Exercise goal – Lines from the entries below that hold "down" form the answer; copy all of them.

Records for the exercise –
§ §

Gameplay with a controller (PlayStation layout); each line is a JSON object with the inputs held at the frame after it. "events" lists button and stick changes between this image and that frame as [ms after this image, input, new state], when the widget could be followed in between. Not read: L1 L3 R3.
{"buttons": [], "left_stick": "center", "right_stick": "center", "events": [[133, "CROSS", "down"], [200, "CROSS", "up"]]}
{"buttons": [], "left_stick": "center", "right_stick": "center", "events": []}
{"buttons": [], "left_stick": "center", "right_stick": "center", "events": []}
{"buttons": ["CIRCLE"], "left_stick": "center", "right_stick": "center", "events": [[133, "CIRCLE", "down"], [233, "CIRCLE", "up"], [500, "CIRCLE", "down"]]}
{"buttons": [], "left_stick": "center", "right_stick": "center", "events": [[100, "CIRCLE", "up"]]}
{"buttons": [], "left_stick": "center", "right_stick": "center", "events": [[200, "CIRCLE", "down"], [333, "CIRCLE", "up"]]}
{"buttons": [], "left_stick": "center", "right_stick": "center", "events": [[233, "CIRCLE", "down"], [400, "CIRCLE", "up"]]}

§ §

The completed task –
{"buttons": [], "left_stick": "center", "right_stick": "center", "events": [[133, "CROSS", "down"], [200, "CROSS", "up"]]}
{"buttons": ["CIRCLE"], "left_stick": "center", "right_stick": "center", "events": [[133, "CIRCLE", "down"], [233, "CIRCLE", "up"], [500, "CIRCLE", "down"]]}
{"buttons": [], "left_stick": "center", "right_stick": "center", "events": [[200, "CIRCLE", "down"], [333, "CIRCLE", "up"]]}
{"buttons": [], "left_stick": "center", "right_stick": "center", "events": [[233, "CIRCLE", "down"], [400, "CIRCLE", "up"]]}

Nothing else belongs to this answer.